Oscar (voiced by Will Smith) is a fast-talking little fish whose big dreams usually land him in hot water, especially with his boss, Sykes (voiced by Martin Scorsese), a shady puffer fish who owns the Whale Wash. But the tide turns when the son of shark mob boss Don Lino (voiced by Robert De Niro) is killed and Oscar takes the credit, becoming an instant celebrity known as the ''Shark Slayer'' and getting the fame and fortune he always wanted. But at the same time, it turns him into ''Master of the Reef'' Lino's public enemy No. 1. Meanwhile, Lino's other son Lenny (voiced by Jack Black), a man-eating shark who actually has no interest in eating man--or any other meat, for that reason--would rather go into hiding as a dolphin than live up to his father's wrongheaded expectations. Forced into an unlikely friendship, these two crazy fish band together to become the real heroes they are inside.
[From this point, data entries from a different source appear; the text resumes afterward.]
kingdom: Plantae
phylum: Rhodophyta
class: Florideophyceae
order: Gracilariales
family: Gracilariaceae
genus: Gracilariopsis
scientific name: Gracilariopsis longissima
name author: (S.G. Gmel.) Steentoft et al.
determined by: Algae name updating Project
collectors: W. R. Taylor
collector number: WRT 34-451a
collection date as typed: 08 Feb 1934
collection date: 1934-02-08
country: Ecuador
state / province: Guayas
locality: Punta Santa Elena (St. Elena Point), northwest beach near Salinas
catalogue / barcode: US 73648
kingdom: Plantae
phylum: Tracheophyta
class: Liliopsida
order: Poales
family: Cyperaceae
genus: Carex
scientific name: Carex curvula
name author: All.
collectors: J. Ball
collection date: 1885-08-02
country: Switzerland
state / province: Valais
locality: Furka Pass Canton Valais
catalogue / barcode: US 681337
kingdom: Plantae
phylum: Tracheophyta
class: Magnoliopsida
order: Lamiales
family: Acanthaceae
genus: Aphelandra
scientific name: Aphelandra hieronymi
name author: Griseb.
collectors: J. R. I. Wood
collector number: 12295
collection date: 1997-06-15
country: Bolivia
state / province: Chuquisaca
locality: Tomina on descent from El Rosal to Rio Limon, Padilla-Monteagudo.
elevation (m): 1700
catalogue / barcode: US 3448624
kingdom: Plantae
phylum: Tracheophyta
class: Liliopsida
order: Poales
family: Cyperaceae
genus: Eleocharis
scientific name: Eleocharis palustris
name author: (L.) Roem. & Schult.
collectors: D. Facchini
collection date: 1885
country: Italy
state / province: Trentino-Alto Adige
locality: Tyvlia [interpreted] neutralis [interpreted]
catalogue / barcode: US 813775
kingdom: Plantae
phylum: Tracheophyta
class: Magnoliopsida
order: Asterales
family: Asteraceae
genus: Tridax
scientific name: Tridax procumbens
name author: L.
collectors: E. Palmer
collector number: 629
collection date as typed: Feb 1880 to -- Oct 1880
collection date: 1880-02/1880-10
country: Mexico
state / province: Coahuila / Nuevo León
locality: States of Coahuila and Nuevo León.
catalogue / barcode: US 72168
Shark Tale's got big celeb names in spades, with Smith and Black laying it on thick as Oscar and Lenny, the ocean's most improbable dynamic duo; Renee Zellweger as pretty angel fish Angie, who harbors a serious crush on Oscar; Angelina Jolie as femme fatale dragon fish Lola, (what'd you expect with the appropriately lipped Jolie, plus a name like Lola?) who sets her sights on Oscar; Peter Falk as an old, wise guy shark; Ziggy Marley and Doug E. Doug as Sykes' henchmen, two hilarious Rastafarian jellyfish; and The Sopranos Michael Imperioli as Lino's other son Frankie, a don in the making. But the guys who seem to have the most fun are De Niro, with his tough talk, and Scorsese, with his lightning-speed delivery. The two old friends have an obvious comfort level, clearly evident in Lino and Sykes' hilarious, rapid-fire, ''who's on first?'' banter (''What?'' ''What do you mean 'what?''' ''You said 'what' first?'' ''I didn't say 'what' first, you did''). Funny stuff.
No question DreamWorks' Shark Tale is marvelous eye candy--there's almost too much to gawk at. The vibrant reef is a thriving cityscape, complete with fish that look like taxis and speak with Indian accents; an empty sushi restaurant with a frustrated Japanese fish chef; and even a Times Square-like billboard which broadcasts the news reports from local reporter ''Katie Current'' (voiced by Katie Couric, of course). Maybe this all smacks as blatantly stereotypical--a queeny dolphin, hippity-hoppy thugs, Indian taxi fish and flaky rasta dudes--and you'd be right. But do you still laugh? Yeah, a little--I mean, it is fish we're talking about here. The film is also chock-full of movie references (Lenny tells Frankie the Jaws theme gives him the creeps)--a particular attribute DreamWorks Animation takes pride in ever since successfully lampooning other films in their smash hits Shrek and Shrek 2. But in obvious comparison, Shark Tale is no Finding Nemo. While certainly much more of a laugh-inducing spoof-fest than the poignant, heartfelt Nemo, Shark Tale also tells the story of a little fish who makes it big, only to discover what he left behind and a son wanting his father to accept who he is. Yet, somehow, those sincere messages are lost among the hustle and bustle of the frantic animation, the hip-hop soundtrack--and the unending need to be fun, cool and irreverent.
The uproarious Shark Tale is sure to please fish-lovin' masses, but it might have benefited from a little Pixar fairy dust to make it more complete.